> [Exercise requirements]
Continue the essay about asking a bookstore employee for help finding books on writing, starting right after its last sentence.

> [Text shown]

-------------------------

Conversations are powerful. Words, gestures, and facial movements help to convey what is truly going on in a person’s heart as they speak. Rarely does a conversation leave those involved unchanged.
I often find that conversations bring about a period of soul-searching within myself. The words I spoke go through scrutiny as I mentally relive them. How could I have expressed myself better? How could I have listened better? Does what I presented to that person truly reflect my standing as a child in the ultimate family of families?
I recently had one of these conversations with a stranger in a public place. The whole of it transpired in but a few minutes, yet God never allows a single moment to pass where learning cannot take place. I’m given the beautiful opportunity to push out of my limited way of thinking towards His truth.
This particular evening, I was roaming the nearby Barnes and Noble store. An employee asked if I needed any help and I gave my usual answer: No. As he walked away, I changed my mind because, yes, I actually did need help.
“Where are the books on. . . writing?”
Turns out, that employee worked in the exact section of the store I needed to look. As we rode the escalator to the second floor, he asked me if I had written a book before or if this was my first one.
“This will be my first one.”
We arrived in the reference section and then he asked me what type of book I would be writing.
“Nonfiction.”
In order to help me further, he asked what specific nonfiction I would be writing.
Ah.
That is where I could hear my mind start working it’s typical response to questions I am ill-prepared for.

-------------------------

> [Information provided]

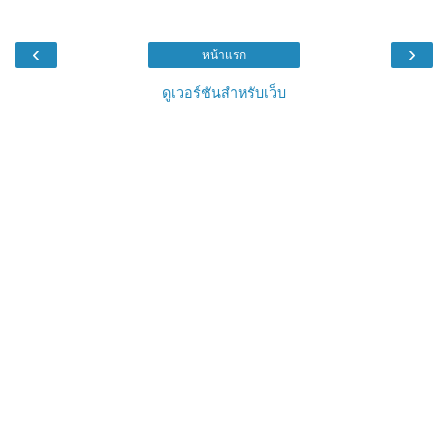
‹
›
หน้าแรก
ดูเวอร์ชันสำหรับเว็บ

-------------------------

> [Exercise answer]
“Uh, I am going to be, um, writing, um, about. . .”
It seemed like I was on a stage and everyone was staring and wondering what my answer would be. I wanted to sound confident and happy that I was writing about my particular subject.
Instead I fell flat. My words came out in a whisper.
“Me,” I said softly and I started fumbling over my words as I do when nervousness sets in. “I am writing kind of about me and something about my being a homemaker and something like that.”
The words coming out of my mouth were ridiculous. Here I was trying to answer a simple question about the what of my book and I melted into a stuttering woman who had no straight answer.
It was painful to me and the helpful man in front of me had to put my halting answers together and come up with some kind of helpful book for a writer who was writing nonfiction about: a homemaker memoir or “something like that?”
And in my being of being I know exactly what I am going to write though it honestly has nothing to do with being a homemaker. Yet for the first time I had acknowledged in public that I was a writer and instead of owning that fact and thanking God for His gift of my love for words, doubt and fear presented.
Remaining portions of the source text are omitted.